What Jameson describes as Rauch's "pieces of the past" coincides with the anachronism visible in Bierk's paintings of automobiles, which appear simultaneously contemporary and historical. Just as Rauch's amalgamated images draw the viewer into the canvas to work through and complete their floating, fragmented forms, Bierk's paintings pull the viewer in through this same paradox. In both cases, the work becomes collaborative and communal—the individual artist's vision extending outward into the universal.

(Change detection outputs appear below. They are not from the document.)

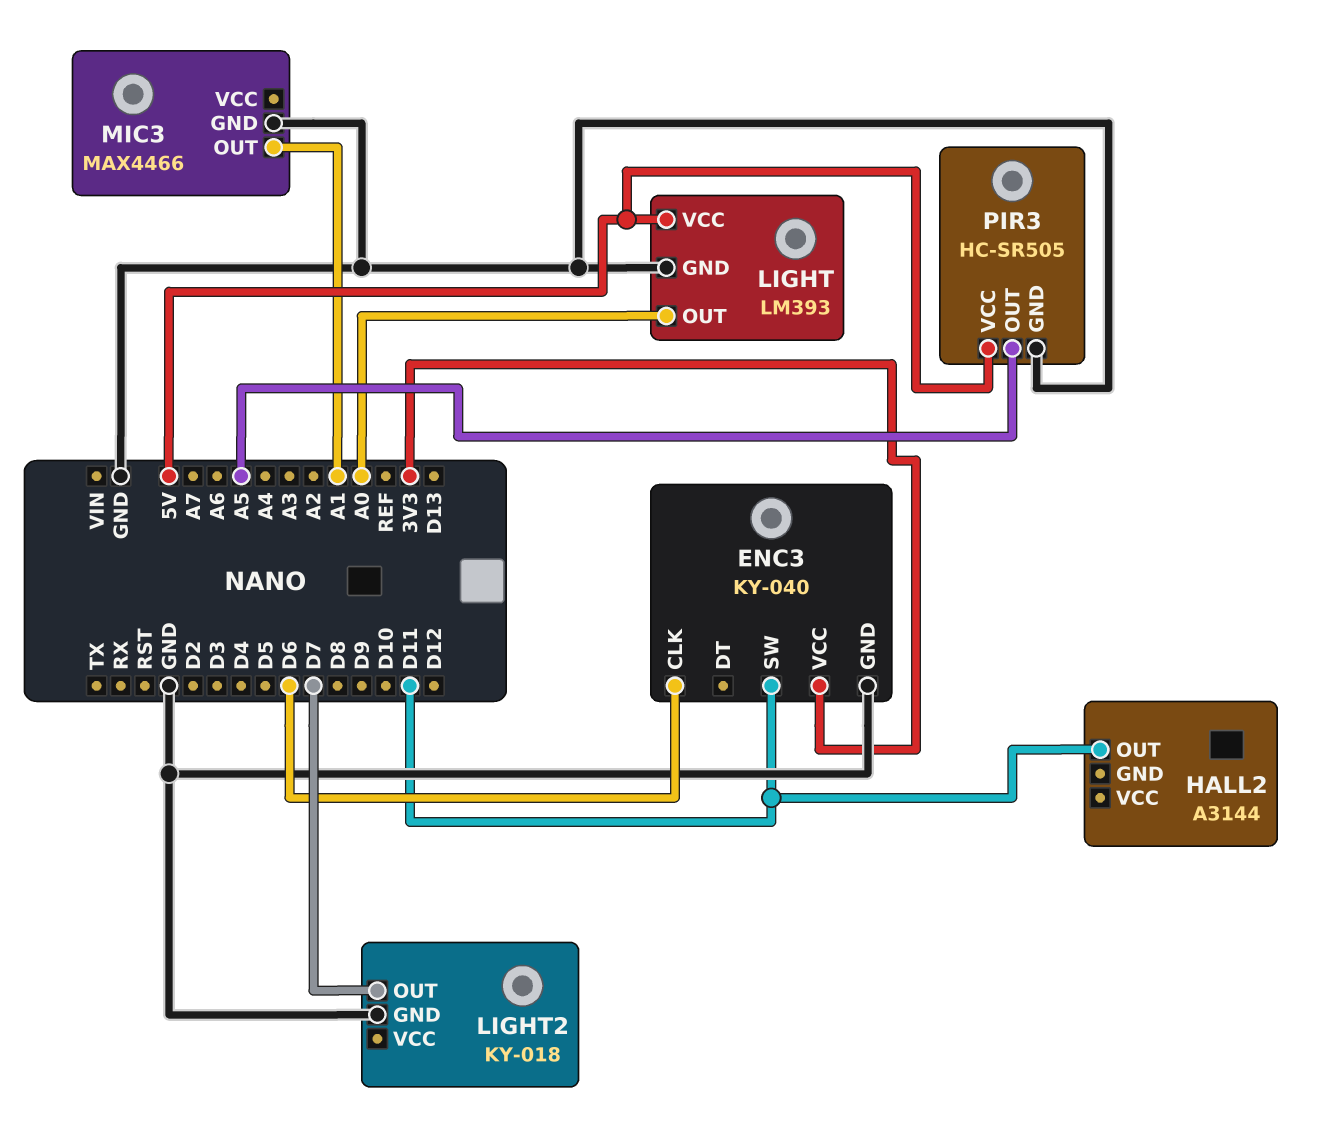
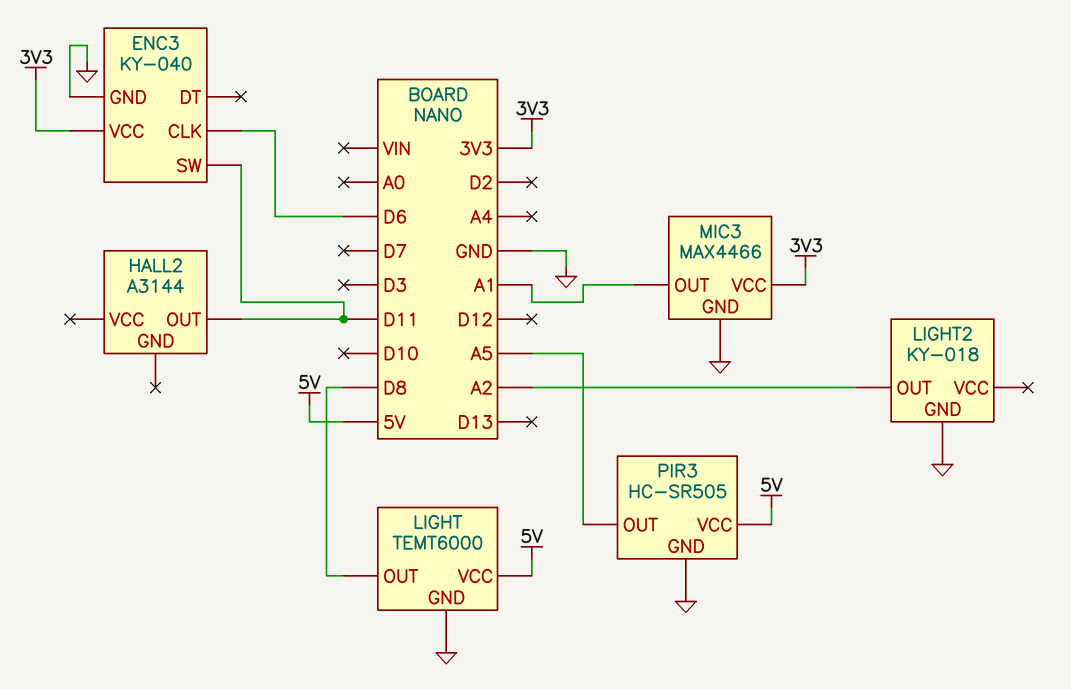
LIGHT: LM393 -> TEMT6000
LIGHT pin OUT: A0 -> D8
LIGHT2 pin OUT: D7 -> A2
MIC3 pin VCC: none -> 3V3

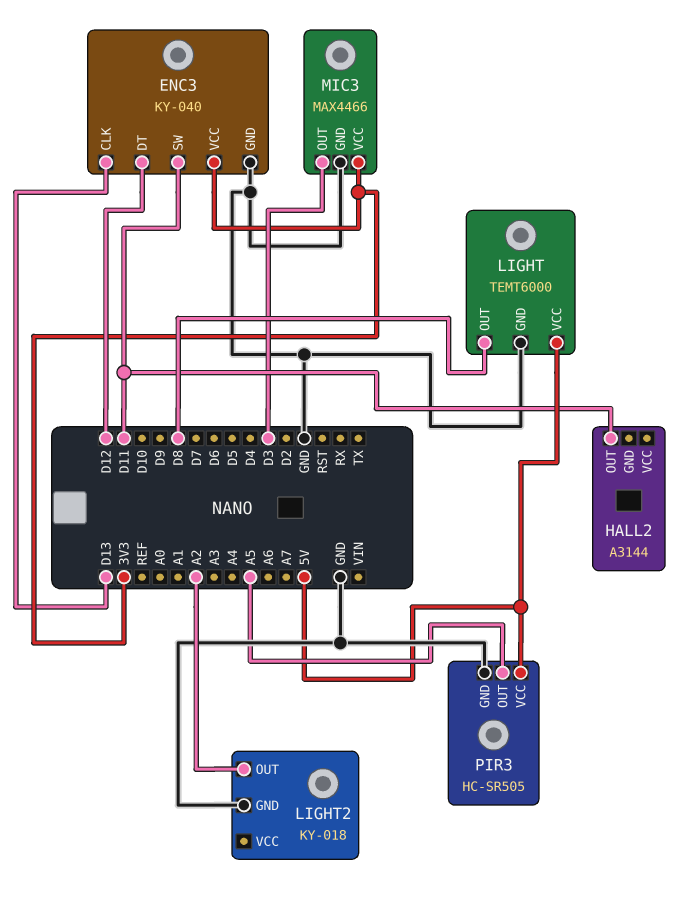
ENC3 pin CLK: D6 -> D13
ENC3 pin DT: none -> D12
MIC3 pin OUT: A1 -> D3

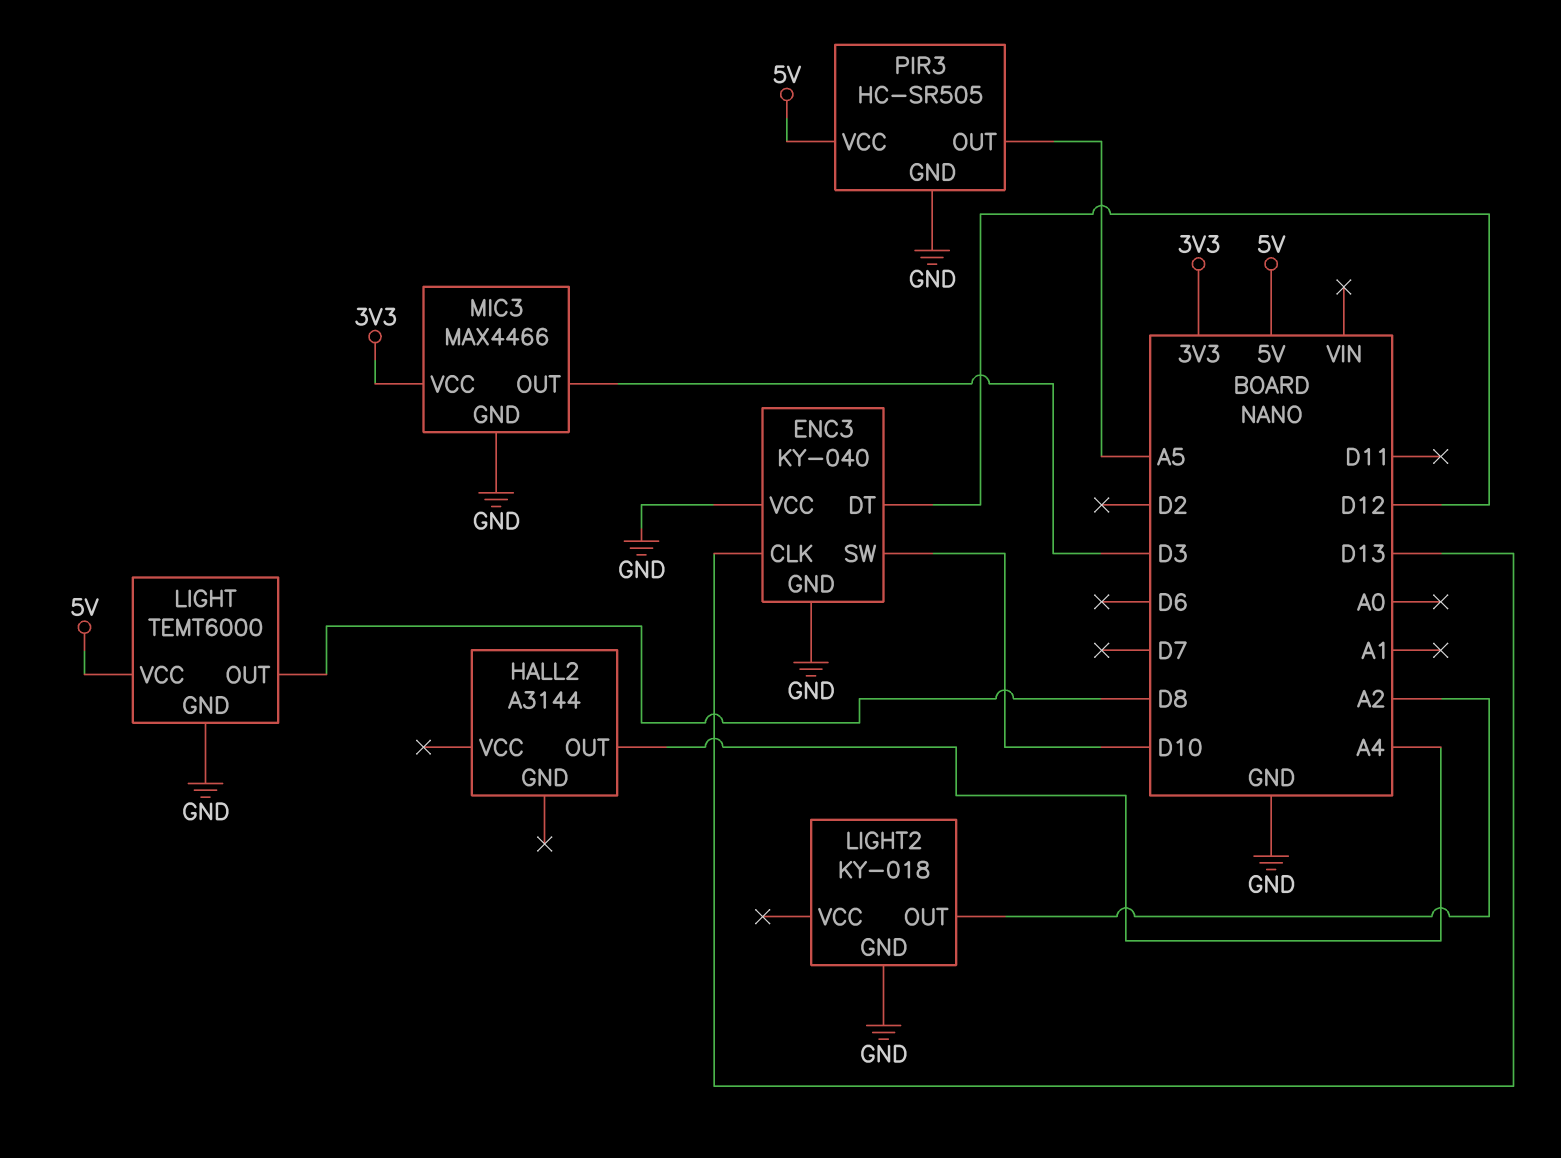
ENC3 pin SW: D11 -> D10
ENC3 pin VCC: 3V3 -> GND
HALL2 pin OUT: D11 -> A4

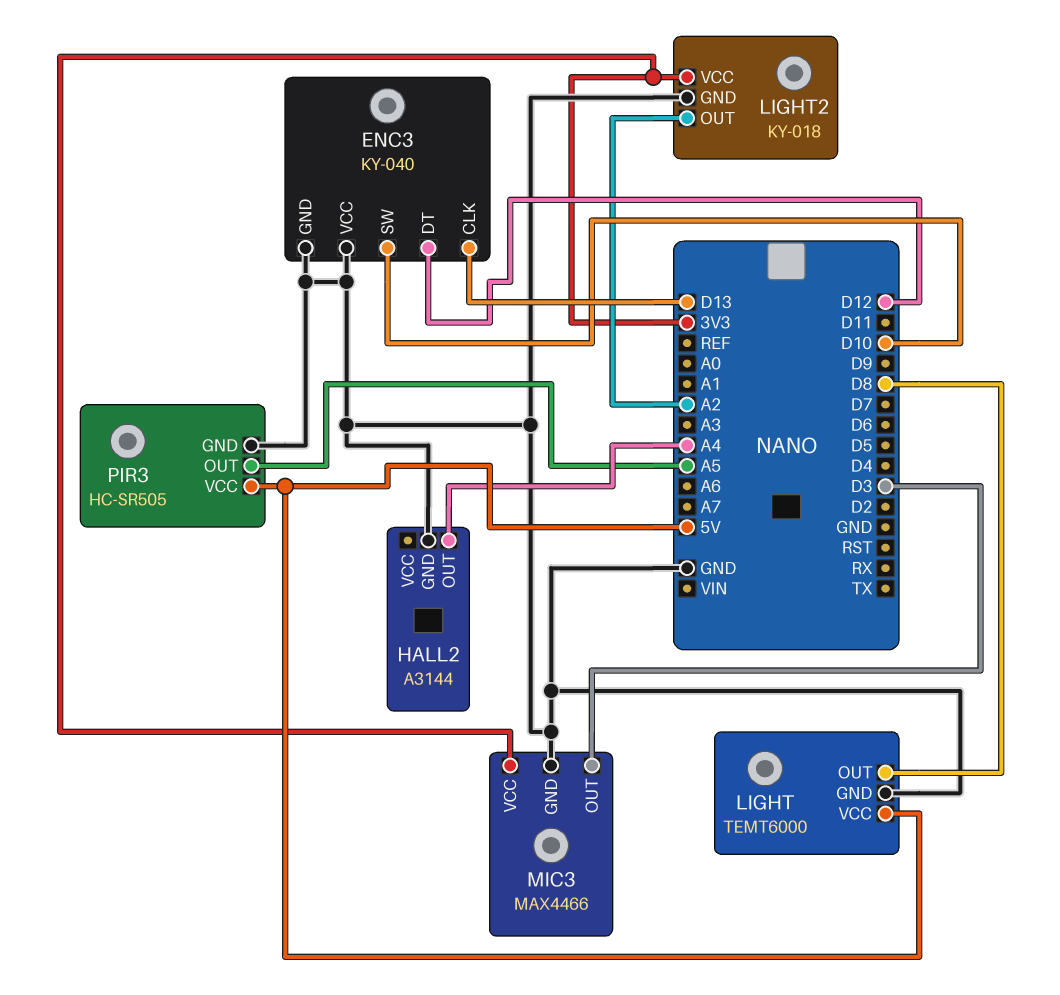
HALL2 pin GND: none -> GND
LIGHT2 pin VCC: none -> 3V3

This resonates with Bierk's deep investment in community. He apprenticed under his father, the late David Bierk, who was a painter, and his work remains in close dialogue with Peterborough, Ontario, the town where he grew up and to which he eventually returned. Bierk's commitment to his community extends beyond painting: he serves as city councilor for Peterborough and is currently the Chair of Homelessness. This civic dimension adds another layer to the paintings. The world Bierk advocates for—marked by homelessness, poverty, drug addiction, and mental illness—exists in plain sight yet remains invisible to those who move through it untouched. His paintings enact this same structure: they become a portal through which viewers are able finally to see what has always existed before their eyes.
1 Alain Badiou, Being and Event, trans. by Oliver Feltham (Continuum, 2007), p. 178.
2 Theodor Adorno, Negative Dialectics, trans. by E.B. Ashton (Routledge, 2004), p. 229.